Oops, that post had a point but it was poorly-written. Can you tell I just crawled out of bed?
Now that I've had my coffee, I'll also mention that typically Boyd's downtown properties do quite well. Almost a year ago there was a story that while downtown on the whole was down, Boyd's places were actually making them profit and they were quite happy with them.
But again, I'd blame the poker drought (and, more importantly, the drought of gaming by people who used to come downtown to observe the poker) as a large reason for that 14% dip.
Downtown is for old people. I dont think they like going to vegas in the middle of the heat. Also, the World Series was always held from late April to the end of May when it was held at Binions, so your point about losing the WSOP hurting downtown in the month of July and August is invalid.
The numbers are being compared to last year, and the main event of WSOP '05 was held from July 7-15 last year, and two of those days were at Binions. Consider that A) almost everyone who is anyone interested in poker comes to town for that event B) this was the first time Binions was mostly open for play during WSOP except until that main event and C) Binions was also recently reopened and the people who follow the event from year to year were probably interested in seeing what happened to it. I don't think it explains the entire 14% drop, but it counts for a lot.
I've never been very big on downtown myself, but with the strip going to upscale so quickly I've found myself more interested in the Nugget refurbishment than I am in, say, the Palazzo. The only Strip development I want to know more about is Encore.
Mike_ch makes some excellent points.

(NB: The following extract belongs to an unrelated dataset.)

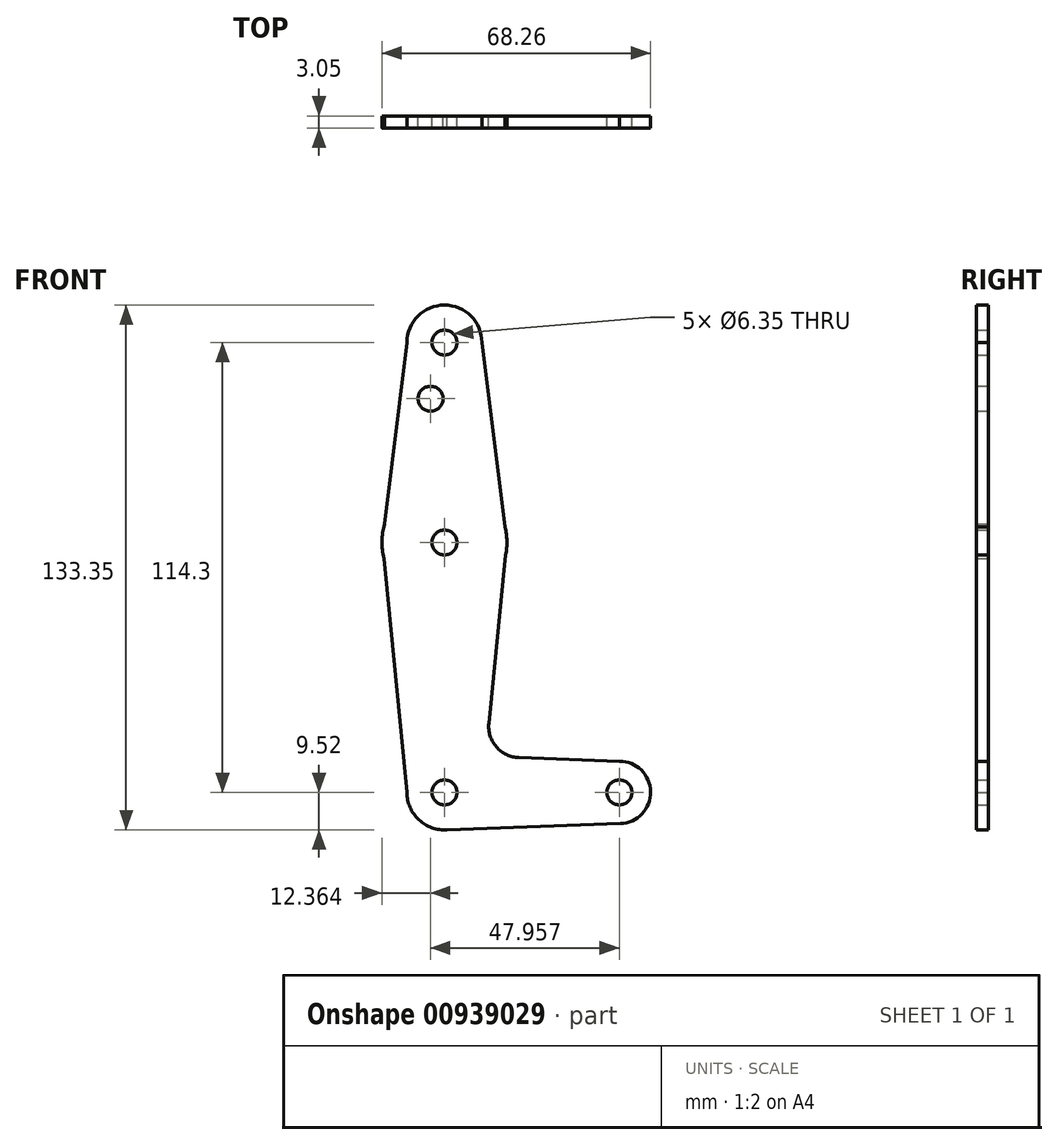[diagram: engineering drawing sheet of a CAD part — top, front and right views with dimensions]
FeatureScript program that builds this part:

These are important behind-the-scenes factors that often get lost in the pure numbers-chasing game.
The RJ article Hunter linked makes the ususal analyst points, but it would be a mistake to ignore the impact of the current poker craze. Between this blog and a July visit, it seems nearly everyplace has a new or expanded poker room to handle the demand. (Imperial Palace's looked like a converted coffee shop, tho I don't know what really was there before. MGM's was just huge. TI's looked like part of the remodel/retheming.)
As for mike_ch's last paragraph, I pretty much agree. Still interested in The Strip but I see where he's coming from.

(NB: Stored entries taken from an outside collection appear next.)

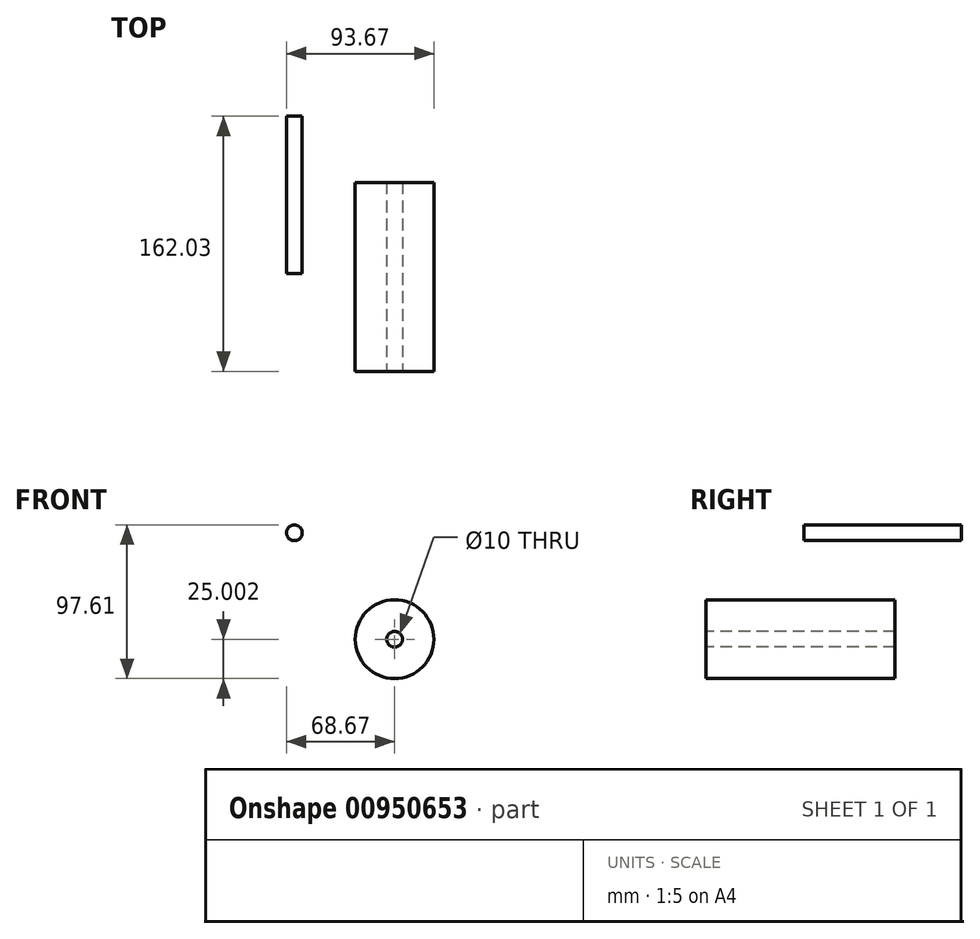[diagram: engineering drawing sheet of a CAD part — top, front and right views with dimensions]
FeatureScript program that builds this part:
annotation { "Feature Type Name" : "Feature", "Feature Type Description" : "" }
export const myFeature = defineFeature(function(context is Context, id is Id, definition is map)
    precondition{}
    {
        {
            var Q0;
            Q0=qCreatedBy(makeId("Front.planeOp"),FACE);
            var sketch = newSketch(context, id + "F0", { "sketchPlane" : qUnion([Q0])});
            skCircle(sketch, "E0", {"center": v(-63.67, 28.61) * mm, "radius": 5 * mm});
            skSolve(sketch);
        }
        {
            var Q0;
            Q0 = qSketchRegion(id + "F0", true);
            extrude(context, id + "F1", {"entities" : qUnion([Q0]), "oppositeDirection" : true, "depth" : 100 * mm, "offsetDistance" : 25 * mm});
        }
        {
            var Q0;
            Q0=qCreatedBy(makeId("Right.planeOp"),FACE);
            var sketch = newSketch(context, id + "F2", { "sketchPlane" : qUnion([Q0])});
            skLineSegment(sketch, "E1", {"start": v(-62.03, -14) * mm, "end": v(57.97, -14) * mm});
            skLineSegment(sketch, "E2", {"start": v(-62.03, -14) * mm, "end": v(-62.03, -34) * mm});
            skLineSegment(sketch, "E3", {"start": v(-62.03, -34) * mm, "end": v(57.97, -34) * mm});
            skLineSegment(sketch, "E4", {"start": v(57.97, -34) * mm, "end": v(57.97, -14) * mm});
            skLineSegment(sketch, "E5", {"start": v(-62.03, -34) * mm, "end": v(-62.03, -39) * mm, "construction": true});
            skLineSegment(sketch, "E6", {"start": v(-62.03, -39) * mm, "end": v(57.97, -39) * mm, "construction": true});
            skLineSegment(sketch, "E7", {"start": v(57.97, -39) * mm, "end": v(57.97, -34) * mm, "construction": true});
            skSolve(sketch);
        }
        {
            var Q0;
            Q0=makeQuery(id+"F2.imprint","IMPRINT",FACE,{"disambiguationData":[TD([[makeQuery(id+"F2.imprint","IMPRINT",EDGE,{"derivedFrom":sQuery(id+"F2.wireOp",EDGE,"E1")}),-1.0]])]});
            var Q1;
            Q1=sQuery(id+"F2.wireOp",EDGE,"E6");
            revolve(context, id + "F3", {"surfaceOperationType" : NewSurfaceOperationType.NEW, "entities" : qUnion([Q0]), "axis" : qUnion([Q1]), "revolveType" : RevolveType.FULL});
        }
    });
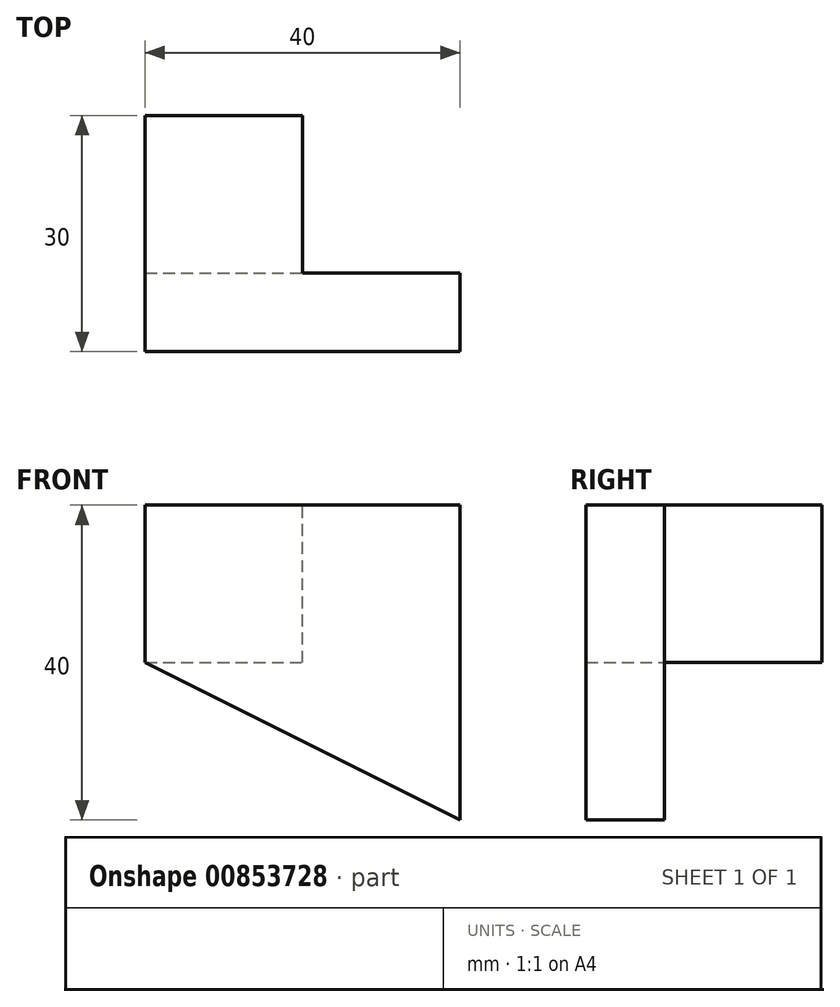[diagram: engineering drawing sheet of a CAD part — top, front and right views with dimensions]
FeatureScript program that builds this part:
annotation { "Feature Type Name" : "Feature", "Feature Type Description" : "" }
export const myFeature = defineFeature(function(context is Context, id is Id, definition is map)
    precondition{}
    {
        {
            var Q0;
            Q0=qCreatedBy(makeId("Front.planeOp"),FACE);
            var sketch = newSketch(context, id + "F0", { "sketchPlane" : qUnion([Q0])});
            skLineSegment(sketch, "E0.bottom", {"start": v(0, 0) * mm, "end": v(20, 0) * mm});
            skLineSegment(sketch, "E0.top", {"start": v(0, 20) * mm, "end": v(20, 20) * mm});
            skLineSegment(sketch, "E0.left", {"start": v(0, 0) * mm, "end": v(0, 20) * mm});
            skLineSegment(sketch, "E0.right", {"start": v(20, 0) * mm, "end": v(20, 20) * mm});
            skSolve(sketch);
        }
        {
            var Q0;
            Q0 = qSketchRegion(id + "F0", true);
            extrude(context, id + "F1", {"entities" : qUnion([Q0]), "depth" : 20 * mm, "offsetDistance" : 25 * mm});
        }
        {
            var Q0;
            Q0=makeQuery(id+"F1.opExtrude","CAP_FACE",FACE,{"disambiguationData":[OSD([sQuery(id+"F0.wireOp",EDGE,"E0.bottom"),sQuery(id+"F0.wireOp",EDGE,"E0.top"),sQuery(id+"F0.wireOp",EDGE,"E0.left"),sQuery(id+"F0.wireOp",EDGE,"E0.right")])],"isStart":false});
            var sketch = newSketch(context, id + "F2", { "sketchPlane" : qUnion([Q0])});
            skLineSegment(sketch, "E1.bottom", {"start": v(0, 20) * mm, "end": v(40, 20) * mm});
            skLineSegment(sketch, "E1.left", {"start": v(0, 20) * mm, "end": v(0, 0) * mm});
            skLineSegment(sketch, "E1.right", {"start": v(40, 20) * mm, "end": v(40, -20) * mm});
            skLineSegment(sketch, "E2", {"start": v(0, 0) * mm, "end": v(40, -20) * mm});
            skSolve(sketch);
        }
        {
            var Q0;
            {var subQ0=sQuery(id+"F2.wireOp",EDGE,"E1.right");Q0=makeQuery(id+"F2.imprint","IMPRINT",FACE,{"disambiguationData":[TD([[makeQuery(id+"F2.imprint","IMPRINT",EDGE,{"derivedFrom":subQ0}),-1.0]])]});}
            var Q1;
            {var subQ0=sQuery(id+"F2.wireOp",EDGE,"E1.left");Q1=makeQuery(id+"F2.imprint","IMPRINT",FACE,{"disambiguationData":[TD([[makeQuery(id+"F2.imprint","IMPRINT",EDGE,{"derivedFrom":subQ0}),-1.0]])]});}
            extrude(context, id + "F3", {"entities" : qUnion([Q0, Q1]), "operationType" : NewBodyOperationType.ADD, "depth" : 10 * mm, "offsetDistance" : 25 * mm});
        }
    });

The TI Poker Room was formerly the Sirens apparel/lingerie shop. Can't remember what that space was called before that. They didn't even bother to change the windowfront spaces on the room's hallway frontage, just change the sign and take the glass away. The room looks pathetically like a me-too gesture, and according to reports the players are featherweights. None of that has stopped them from selling "TI Poker Room" shirts anyway.

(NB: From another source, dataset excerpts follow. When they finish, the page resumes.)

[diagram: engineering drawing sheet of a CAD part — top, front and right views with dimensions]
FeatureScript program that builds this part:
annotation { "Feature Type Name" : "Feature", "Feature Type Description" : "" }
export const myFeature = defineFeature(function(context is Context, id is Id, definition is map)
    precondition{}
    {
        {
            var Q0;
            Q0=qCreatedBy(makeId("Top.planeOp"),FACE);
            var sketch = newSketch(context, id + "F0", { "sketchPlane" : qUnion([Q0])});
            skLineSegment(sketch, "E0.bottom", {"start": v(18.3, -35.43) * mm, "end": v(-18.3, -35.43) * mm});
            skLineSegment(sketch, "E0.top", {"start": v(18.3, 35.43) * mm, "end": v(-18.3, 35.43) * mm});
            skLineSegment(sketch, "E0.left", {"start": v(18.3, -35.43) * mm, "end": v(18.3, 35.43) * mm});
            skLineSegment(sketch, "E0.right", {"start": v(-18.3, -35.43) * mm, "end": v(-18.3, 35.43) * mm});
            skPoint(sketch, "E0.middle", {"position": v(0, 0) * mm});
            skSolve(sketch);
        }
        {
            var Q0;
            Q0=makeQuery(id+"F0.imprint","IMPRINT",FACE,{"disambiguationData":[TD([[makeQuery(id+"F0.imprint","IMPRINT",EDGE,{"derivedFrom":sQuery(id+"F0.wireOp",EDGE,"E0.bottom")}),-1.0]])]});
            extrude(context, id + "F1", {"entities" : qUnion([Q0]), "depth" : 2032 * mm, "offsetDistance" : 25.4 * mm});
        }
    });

If you want to see a new Poker room done right, see Caesars. You can't see it from the rest of the casino, just the POKER sign over the door next to the sports book. It's completely secluded.
Featherweight poker players are a good thing. Maybe I'll wander over there tomorrow.
Agree Caesars poker room is really well done. So is Venetian's for that matter, but it still hasn't caught on for some reason.
Mike P.
The IP poker "room" was previously a bar/lounge act area.
These this-year/last-year comparisons will always be down while Lady Luck is closed. I'd rather see what retailers call same-store comparisons, i.e., apples vs apples.
The good: GN is getting new development. El Cortez is getting renovated. Lady Luck is getting renovated, and the owners are also responsible for the Triple George and Hogs'n Heifers. New restaurants have gone in across from Neonopolis, which itself has new ownership. Don Barden keeps tweaking the Fitz. Boyd stabilizes a chunk of downtown.
The bad: Binions is down vs last year, MTR may not be up to the task, but then they had an uphill climb anyway. Tavares is mixed - table gaming is good, but players are complaining about the hosts/pit bosses and leaving. Tavares has no apparent interest in property development.
Finally, not sure what it's going to do, but that Streamline condo dev't going in between El Cortez and Neonopolis is going to affect the neighborhood. Couple it with the other downtown loft/condo projects and you've got an evolving local demographic.